§ **What is expected**: Go through the material below and copy all lines with "puede".

§ **Data shown**:
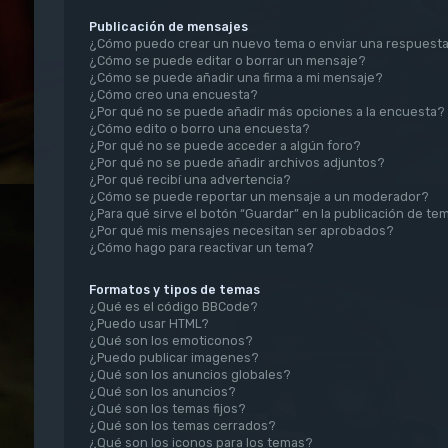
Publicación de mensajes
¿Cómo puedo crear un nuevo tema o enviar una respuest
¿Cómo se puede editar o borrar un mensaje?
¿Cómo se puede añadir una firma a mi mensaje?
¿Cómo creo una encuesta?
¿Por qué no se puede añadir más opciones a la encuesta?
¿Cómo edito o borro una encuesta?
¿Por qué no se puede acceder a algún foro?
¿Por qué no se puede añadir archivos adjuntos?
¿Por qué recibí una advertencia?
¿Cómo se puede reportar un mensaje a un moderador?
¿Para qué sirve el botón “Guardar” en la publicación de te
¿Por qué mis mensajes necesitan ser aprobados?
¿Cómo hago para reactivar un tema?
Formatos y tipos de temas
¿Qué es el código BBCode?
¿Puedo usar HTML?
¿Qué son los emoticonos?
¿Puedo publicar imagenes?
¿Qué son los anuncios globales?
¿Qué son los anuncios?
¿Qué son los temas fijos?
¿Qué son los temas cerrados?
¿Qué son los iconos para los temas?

§ **Reply**:
¿Cómo se puede editar o borrar un mensaje?
¿Cómo se puede añadir una firma a mi mensaje?
¿Por qué no se puede añadir más opciones a la encuesta?
¿Por qué no se puede acceder a algún foro?
¿Por qué no se puede añadir archivos adjuntos?
¿Cómo se puede reportar un mensaje a un moderador?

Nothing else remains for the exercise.